MBB : Aujourd’hui encore j’entends des termes comme « Hartani », « nigro », « Azzi » « ganga » et j’en passe. Ecoutez cette histoire : quand j’écrivais « Cannibales », beaucoup de gens m’on raconté des histoires sur les immigrés clandestins que la mer vomit quotidiennement. L’un de ces candidats malheureux qu’un ami a trouvé un beau matin lors de son jogging matinal sur une plage du nord, était étendu sur le sable. Il avait perdu une chaussure et les poissons en avaient profité pour grignoter ses orteils. De l’intérieur de son œil gauche sortait un petit crabe. Mon ami (il a cessé de l’être depuis cette histoire) m’a fait la réflexion suivante : « Tu vois, même les crabes ne voulaient pas de ce négro ».
Sans commentaire.
En évoquant le destin de Dada, appellation générique rappelant toute une histoire de soumission et de mépris, souhaitiez-vous dénoncer un fait historique et social ?
MBB : Entre autres. Mais le présent m’importe davantage.
Quelle est la morale de cette histoire écrite dans un style poétique, baignée d’émotion et parfois d’humour, mélangeant drame déchirant, dénonciation sociale et fatalisme ?
MBB : Je vais paraître angélique, mais je pense très sincèrement qu’il est urgent de réveiller l’humanité qui somnole en chacun de nous. Elle est presseuse, cette humanité.
La réception du roman.
Quelle a été la diffusion de votre roman en France et dans les pays maghrébins ?
MBB : Je ne vends pas beaucoup d’ouvrages. J’ai un vrai succès avec les éditeurs (certains de mes livres sont traduits en dix langues) mais pas avec les lecteurs. Mais ça viendra…
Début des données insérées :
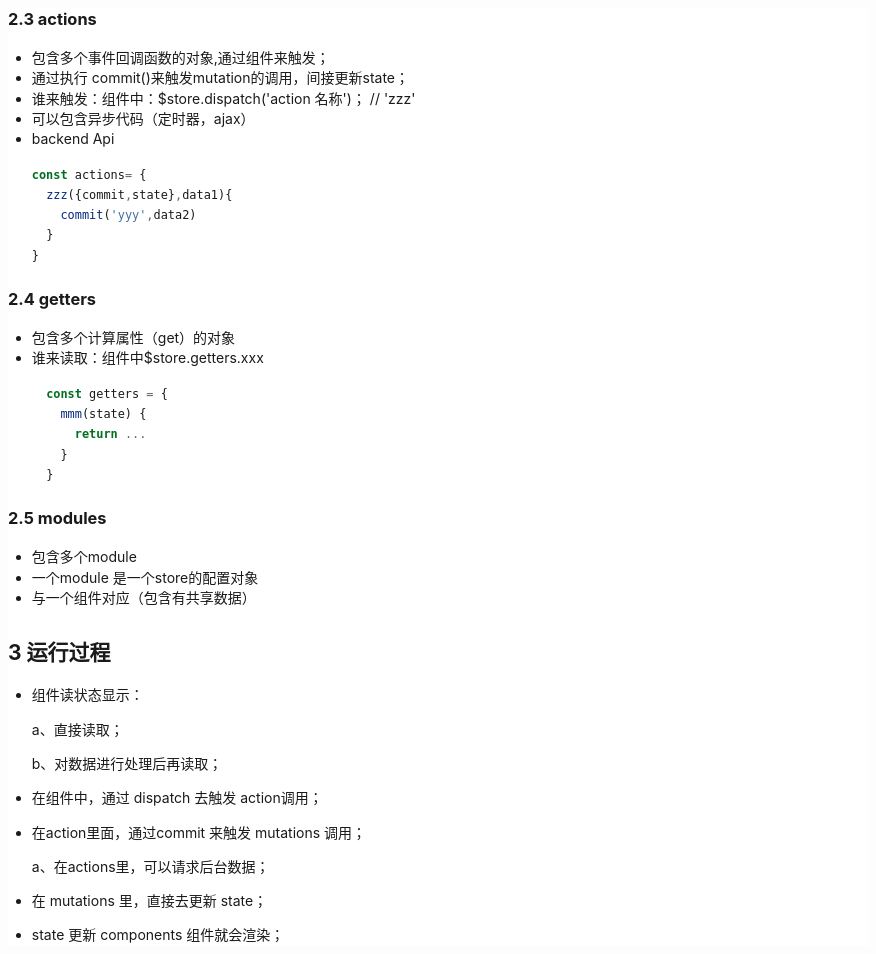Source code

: ### 2.3 actions
+ 包含多个事件回调函数的对象,通过组件来触发；
+ 通过执行 commit()来触发mutation的调用，间接更新state；
+ 谁来触发：组件中：$store.dispatch('action 名称')；  // 'zzz'
+ 可以包含异步代码（定时器，ajax）
+ backend Api
  ```js
  const actions= {
    zzz({commit,state},data1){
      commit('yyy',data2)
    }
  }

  ```

### 2.4 getters
+ 包含多个计算属性（get）的对象
+ 谁来读取：组件中$store.getters.xxx
  ```js
    const getters = {
      mmm(state) {
        return ... 
      }
    }
  ```
### 2.5 modules
+ 包含多个module
+ 一个module 是一个store的配置对象
+ 与一个组件对应（包含有共享数据）

## 3 运行过程
+ 组件读状态显示：

    a、直接读取；

    b、对数据进行处理后再读取；

+ 在组件中，通过 dispatch 去触发 action调用；
+ 在action里面，通过commit 来触发 mutations 调用；

    a、在actions里，可以请求后台数据；
+ 在 mutations 里，直接去更新 state；
+ state 更新 components 组件就会渲染；
###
Comment votre roman a-t-il été reçu par les communautés blanches et noires au Maroc et ailleurs ?
MBB : Les gens sont très polis avec moi. On me dit que c’est bien ce que j’écris, mais on ne me lit pas (Les chiffres sont têtus !)
Vous a-t-on reproché d’avoir abordé un sujet encore tabou dans le monde maghrébin ? Des critiques ont-elles émané des sphères populaires, journalistiques, universitaires, politiques, religieuses, ou autres ?
MBB : Non, qui en aurait l’indécence ?
Vous avez choisi d’écrire en langue française ? Pensez-vous que, écrit en arabe, Le Sommeil de l’Esclave, aurait pu heurter le lectorat du Maghreb ?
MBB : C’est la langue qui m’a choisi. En fait, j’ai eu des professeurs qui m’ont fait aimer la langue Française. Je l’ai donc beaucoup pratiquée. Très vite j’ai aimé Maupassant, Flaubert, Musset... Quand il s’est agi d’écrire, la question ne se posait même pas. Depuis quinze ans que j’écris, c’est la première fois que l’on me traduit en Arabe (un éditeur Irakien) On verra ce que cela va donner…
Ecriture et peinture :
Votre art pictural est internationalement reconnu. Nombre de vos œuvres représentent des masques d’inspiration africaine ; vous utilisez souvent les couleurs rouge et ocre rappelant la terre africaine, mais aussi Marrakech votre ville natale. Pour quelle raison avez-vous recours à une palette chromatique et à des objets culturels africains dans vos œuvres ?
MBB : J’ai toujours été fasciné par le masque africain, parce qu’il raconte la vie du village, parce qu’il exorcise les démons alentour. J’aime les couleurs chaudes, les ocres, les terres, c’est évidemment mon enfance. Mes masques sont parfois violents, mais ils ont de belles couleurs. Comme dans mes romans, si les histoires sont tragiques, la poésie fait passer la pilule.